Una casa grande, un jardín con césped, escaleras, un ático y un perro bonito. De esos de anuncio con cara de bonachón y de los que paseas orgullosa esperando a que te digan: “¡pero qué bonito es!”
Así me veía yo misma allá por el 2009 cuando ni corta ni perezosa me encapriché de un chalet apartado del mundanal ruido de la ciudad con cuatro plantas y tres cuartos de baño. Ay de mí. No sabía lo que me esperaba.
De esto que imaginaba yo mi casa como ese lienzo en blanco al que se enfrentan los pintores con ganas de crear algo nuevo. Yo sólo pensaba en muebles y suelos brillantes. En puertas blancas y en cocina americana. En un baño en suite con columna de hidromasaje y en una chimenea. Pensaba en mi perro imaginario. En llegar a casa, quitarme las botas como los british de campo y sentarme en una butaca con vistas y un té en la mano mientras mi perro se acostaba a mis pies.
En estas estábamos cuando, sin pensar, como la mayoría de las cosas que hago yo, vimos un beagle precioso a través de un cristal. Éste es mi perro. Lo quiero. Ya.
Se llama Peter y tiene seis años. Seis largos, destrozones y agotadores años de vida que nos tienen baldaítos.

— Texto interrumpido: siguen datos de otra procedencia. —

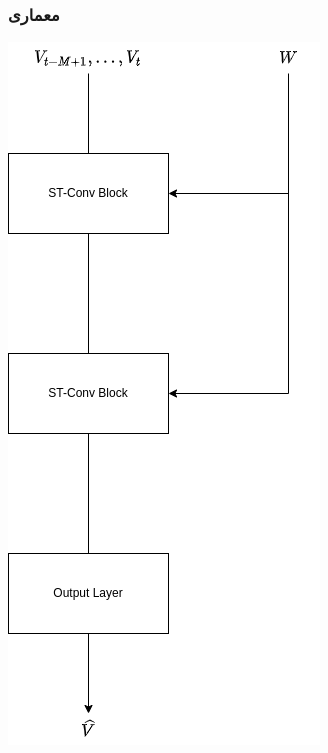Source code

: \documentclass{beamer}
\begin{document}
\begin{frame}
  \frametitle{معماری}
  \includegraphics[height=.8\textheight]{img/arch-1.png}
\end{frame}
\end{document}
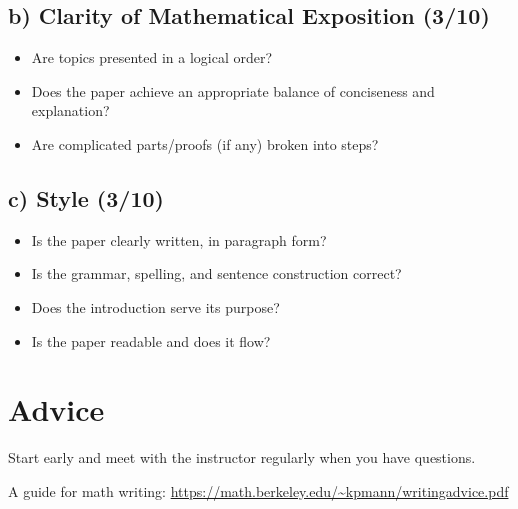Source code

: \documentclass[12pt]{amsart}
\begin{document}
\subsection*{b) Clarity of Mathematical Exposition (3/10)}
\begin{itemize}
	\item Are topics presented in a logical order?
	\item Does the paper achieve an appropriate balance of conciseness and explanation?
	\item Are complicated parts/proofs (if any) broken into steps?
\end{itemize}

\subsection*{c) Style (3/10)}
\begin{itemize}
	\item Is the paper clearly written, in paragraph form?
	\item Is the grammar, spelling, and sentence construction correct?
	\item Does the introduction serve its purpose?
	\item Is the paper readable and does it flow?
\end{itemize}


\section{Advice}
Start early and meet with the instructor regularly when you have questions.

A guide for math writing:
\url{https://math.berkeley.edu/~kpmann/writingadvice.pdf}

\printbibliography
%
%
\end{document}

Recuerdo el día en que llegó a casa por primera vez. No podía subir las escaleras. ¡Qué gracioso oiga! Era todo orejas y ojos tristones. Le pusimos su camita en el cuarto de la lavadora. Con una ventana, calefacción y una mantita justo al lado por si le entraba frío en mitad de la noche. Esto último es ridídulo y absurdo (lo sé) a no ser que tu perro sea más listo que Los Ratones Coloraos y se eche la manta por encima cuando arrecia.
Un día, cuando llegué de trabajar bajé corriendo a saludarlo y al abrir la puerta una especie de sombra se cernía sobre mi frente. Es de esas veces que no sabes exactamente qué ocurre pero sí sabes a ciencia cierta que hay algo fuera de su lugar. En estas estaba yo medio embobada, cuando al levantar la vista vi el marco de la puerta sacado de cuajo manteniéndose, a duras penas, en pie. Fuera de su sitio natural. En el medio de la habitación. Como flotando el pobre sin saber a dónde ir. Desorientado, como yo.
Pregunta retórica que hacemos cuando hablamos con los perros: ¿Qué ha pasado aquí? le dije a Peter.
Me acuerdo perfectamente que intenté a duras penas encajar el objeto en su sitio de origen y al bajar la vista hacia el suelo, una parte como de unos 6 cm más o menos había desaparecido. Volatilizado diría yo porque busqué y busqué y nunca más hallé.
El misterio del trozo de marco nunca se resolvió pero ese fue el comienzo de seis años de rodapiés comidos, espumas engullidas, patas de sillas raídas y cualquier otro objeto, por raro y poco apetecible que sea y que se encuentre en el suelo al paso de Peter.
Si algo está en el suelo, lleva su nombre. Es así y es mejor que lo asumas.
Unos especialistas caninos, o sea, amigos y conocidos con perros que obedecen, nos dieron la receta mágica para evitar esas comilonas de patas de sillas y mesas. Un poco de aceite y cayena picada a cascoporro. Eso lo untas bien bien en los bajos de los muebles y ya verás cómo ni se acerca.
Plan Failed. A Peter le encanta el picante. Peter no cuestiona. Es comida. Punto.
Para el resto de los miembros del clan el resultado fueron dos días enteritos sin pisar la cocina bajo peligro de desgarramiento faríngeo.
Se supone que la adolescencia es dura. En el caso de mi beagle Peter, el pavazo va para seis primaveras.